Die Zollrisiken für Grönland sind groß
Laut Oxford Economics würde ein pauschaler US-Zollsatz von 25 % auf Europa in Kombination mit vergleichbaren Vergeltungsmaßnahmen das BIP der USA und der Eurozone auf dem Höhepunkt der Auswirkungen um etwa 1 % senken, wobei die Auswirkungen auf die Eurozone länger anhalten würden.
Das Unternehmen warnt auch davor, dass ein solcher Schritt den Welthandel grundlegend verändern würde und Europa mit höheren effektiven US-Zöllen konfrontiert wäre als China oder Indien. Das globale BIP-Wachstum würde sich im Zeitraum 2026–27 auf 2,6 % verlangsamen, was unter der Spanne der letzten Jahre von 2,8–2,9 % und dem schwächsten Tempo seit der Finanzkrise (ohne die Pandemie) liegt.
Entscheidend ist, dass Europa mit höheren effektiven US-Zöllen konfrontiert wäre als China oder Indien, was zu einem Rückgang des globalen BIP-Wachstums auf etwa 2,6 % oder dem schwächsten Ergebnis seit der globalen Finanzkrise führen würde, wenn man das Pandemiejahr ausklammert.
Von der Leyen: „Ein Deal ist ein Deal“, während die EU die Souveränität der Arktis verteidigt
In ihrer Rede auf dem Weltwirtschaftsforum in Davos am Dienstag bezeichnete die Präsidentin der Europäischen Kommission, Ursula von der Leyen, die aktuellen geopolitischen Turbulenzen als einen Moment der Abrechnung für den Kontinent und eine Chance für einen strategischen Wandel.
„Geopolitische Schocks können und müssen eine Chance für Europa sein“, sagte von der Leyen.
„Es ist an der Zeit, diese Chance zu nutzen und ein neues unabhängiges Europa aufzubauen.“
Von der Leyen ging direkt auf die US-Zolldrohung ein und bekräftigte das Engagement Europas für die Sicherheit in der Arktis und seine strategische Ausrichtung auf Washington.
Sie warnte jedoch davor, dass die Sicherheit in der Arktis „nur gemeinsam erreicht werden kann“ und bezeichnete die vorgeschlagene Zolleskalation zwischen langjährigen Verbündeten als fehlgeleitet.
„In der Politik wie in der Wirtschaft ist ein Deal ein Deal.
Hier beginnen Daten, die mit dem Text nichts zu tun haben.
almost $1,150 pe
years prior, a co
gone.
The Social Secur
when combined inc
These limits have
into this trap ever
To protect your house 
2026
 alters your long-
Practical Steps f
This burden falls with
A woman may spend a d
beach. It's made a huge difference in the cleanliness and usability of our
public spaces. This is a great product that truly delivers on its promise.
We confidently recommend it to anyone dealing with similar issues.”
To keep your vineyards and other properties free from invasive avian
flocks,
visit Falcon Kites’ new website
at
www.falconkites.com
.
Wenn Freunde sich die Hand geben, muss das etwas bedeuten“, sagte sie und bezog sich dabei auf das transatlantische Handelsabkommen, das Ende Juli letzten Jahres geschlossen wurde.
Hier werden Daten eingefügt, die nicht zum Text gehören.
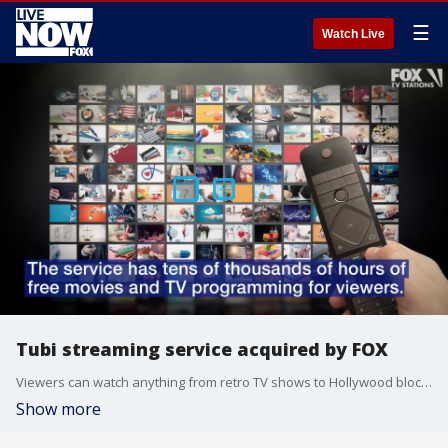
☰
Watch Live
Tubi streaming service acquired by FOX
Viewers can watch anything from retro TV shows to Hollywood blockbusters, all completely free.
Show more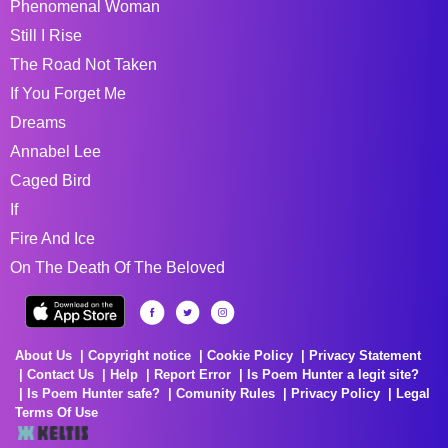
Phenomenal Woman
Still I Rise
The Road Not Taken
If You Forget Me
Dreams
Annabel Lee
Caged Bird
If
Fire And Ice
On The Death Of The Beloved
About Us
Copyright notice
Cookie Policy
Privacy Statement
Contact Us
Help
Report Error
Is Poem Hunter a legit site?
Is Poem Hunter safe?
Comunity Rules
Privacy Policy
Legal
Terms Of Use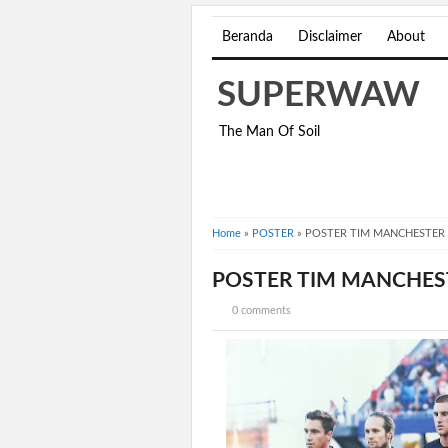
Beranda
Disclaimer
About
SUPERWAW
The Man Of Soil
Home
»
POSTER
»
POSTER TIM MANCHESTER 
POSTER TIM MANCHES
0 comments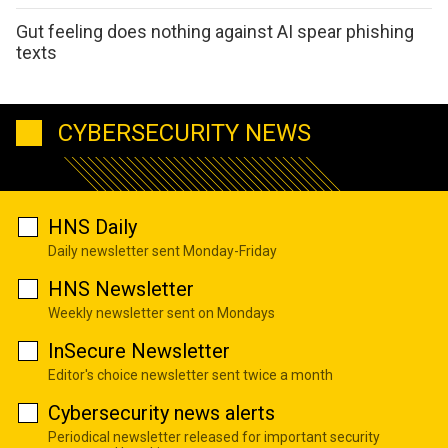
Gut feeling does nothing against AI spear phishing
texts
CYBERSECURITY NEWS
HNS Daily
Daily newsletter sent Monday-Friday
HNS Newsletter
Weekly newsletter sent on Mondays
InSecure Newsletter
Editor's choice newsletter sent twice a month
Cybersecurity news alerts
Periodical newsletter released for important security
Ein Zyklus von Vergeltungsmaßnahmen, warnte von der Leyen, würde nur den Interessen der Gegner dienen, die die westlichen Spaltungen ausnutzen wollen.
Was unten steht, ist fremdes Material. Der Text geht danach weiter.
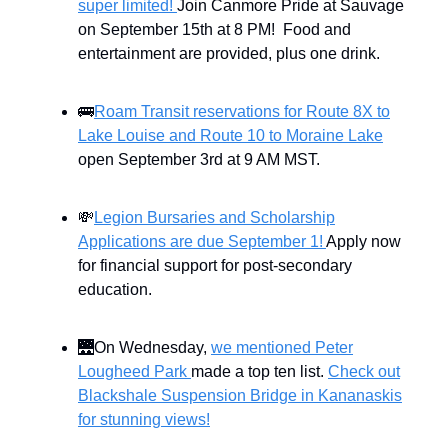
super limited!
Join Canmore Pride at Sauvage
on September 15th at 8 PM! Food and
entertainment are provided, plus one drink.
🚌
Roam Transit reservations for Route 8X to
Lake Louise and Route 10 to Moraine Lake
open September 3rd at 9 AM MST.
💸
Legion Bursaries and Scholarship
Applications are due September 1!
Apply now
for financial support for post-secondary
education.
🌉On Wednesday,
we mentioned Peter
Lougheed Park
made a top ten list.
Check out
Blackshale Suspension Bridge in Kananaskis
for stunning views!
Der Kommissionspräsident legte drei Leitprinzipien für die Reaktion der EU dar. Zunächst bekräftigte sie „völlige Solidarität“ mit Grönland und dem Königreich Dänemark und stellte unmissverständlich fest, dass Souveränität und territoriale Integrität „nicht verhandelbar“ seien.
Zweitens stellte sie Pläne für eine große europäische Investitionsinitiative in Grönland in Zusammenarbeit mit den dänischen Behörden vor, um die lokale Wirtschaftsentwicklung und Infrastruktur zu unterstützen.
Drittens verpflichtete sich von der Leyen dazu, die arktische Zusammenarbeit mit den USA und anderen Partnern zu stärken, einschließlich einer möglichen europäischen Eisbrecherkapazität, unterstützt durch höhere Verteidigungsausgaben.
Die Märkte bleiben vorsichtig
Trotz der positiven Daten weiteten die europäischen Aktienindizes am Dienstag ihre Verluste aus, was die Beunruhigung der Anleger über die sich verschlechternden Handelsaussichten widerspiegelte.
Der gesamteuropäische STOXX 50 fiel um über 1 %, was zu dem Rückgang von 1,3 % am Montag beitrug. Der breiter gefasste STOXX 600 verlor 1,3 %. Wichtige Indizes wie der deutsche DAX, der französische CAC 40 und der italienische FTSE MIB gaben jeweils um 1,3 % nach.
Bekannte Unternehmen wie LVMH, Siemens und Novo Nordisk gaben um rund 3 % nach.